Freshman state Sen. Nathan Johnson says UT inspired run for office

Chad Lyle

Editor’s note: This article is the first of a series of profiles on freshman lawmakers who graduated from UT.

State Sen. Nathan Johnson, D-Dallas, is new to the Texas Legislature this year, but he isn’t new to the City of Austin. The freshman lawmaker graduated from the UT School of Law in 1993 and said he takes pride in having attended the institution.

“You know people take seriously the fact that you went to a law school … where many national and state leaders have gone to school,” Johnson said. “It gives you some sort of credibility and a bond across time with a great many people.”

Before running for the Texas Senate, Johnson co-founded a law firm and owned a music production company where he composed music for the television show “Dragon Ball Z.” Johnson also said he began to think about running for public office while studying at UT.

“Going to the law school itself, when you realize how many civic leaders, civic officials, have gone through that law school, I think it can’t help but plant a little seed in your mind that maybe you too one day would like to commit yourself to similar service with similar goals,” Johnson said.

Johnson represents Texas Senate District 16, which includes part of Dallas — his hometown — and parts of Irving and Carrollton. As he begins to make a name for himself in the legislature’s upper chamber, Johnson said solving issues related to higher education, such as the rising cost of tuition, is one of his many priorities.

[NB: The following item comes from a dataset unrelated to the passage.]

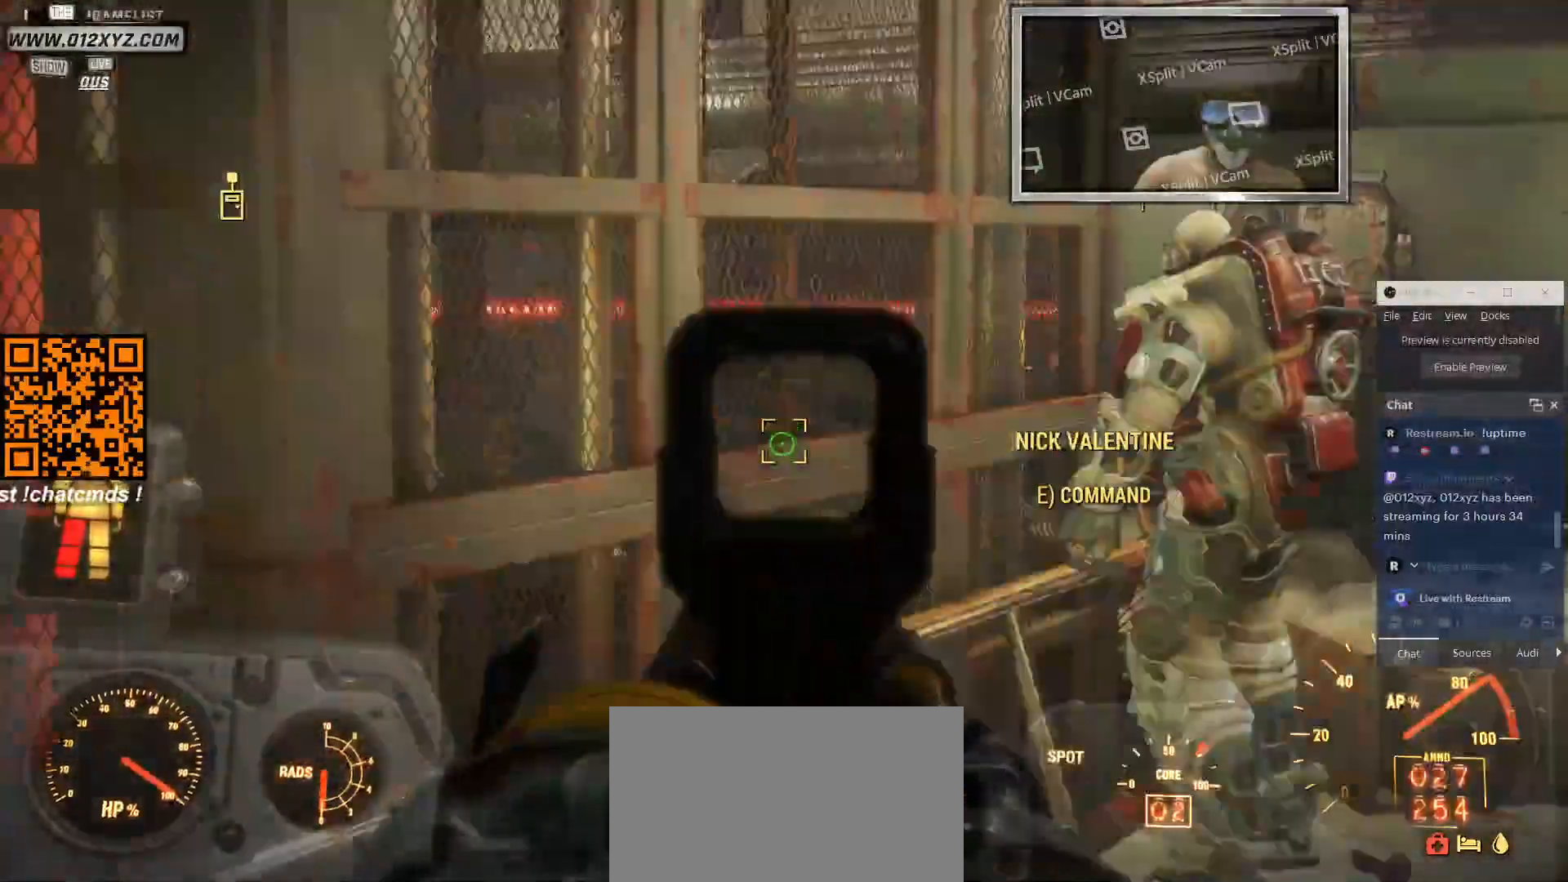
{"keys": ["a"], "mouse": ["right"], "events": [[66, "s", "up"]]}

“For quite a long time, we’ve had escalating tuition rates, which create all kinds of pressures on students,” Johnson said. “The state’s support for higher education has dwindled. I think there’s a pretty significant agreement behind the idea that we need to do a better job of funding higher education and finding other ways to make it possible for students of any age to pursue higher education without incurring crippling debt.”

Though Johnson has only been a member of the state Legislature for three weeks, he said the best part of his job so far is applying his knowledge from past experiences to solving real-world problems today. 

“I feel like, as a legislator, you’re calling on everything you’ve ever learned and every ability you have,” Johnson said. “It calls on every aspect of you to do something that you think is important. It’s a real privilege to feel like what you’re doing matters.”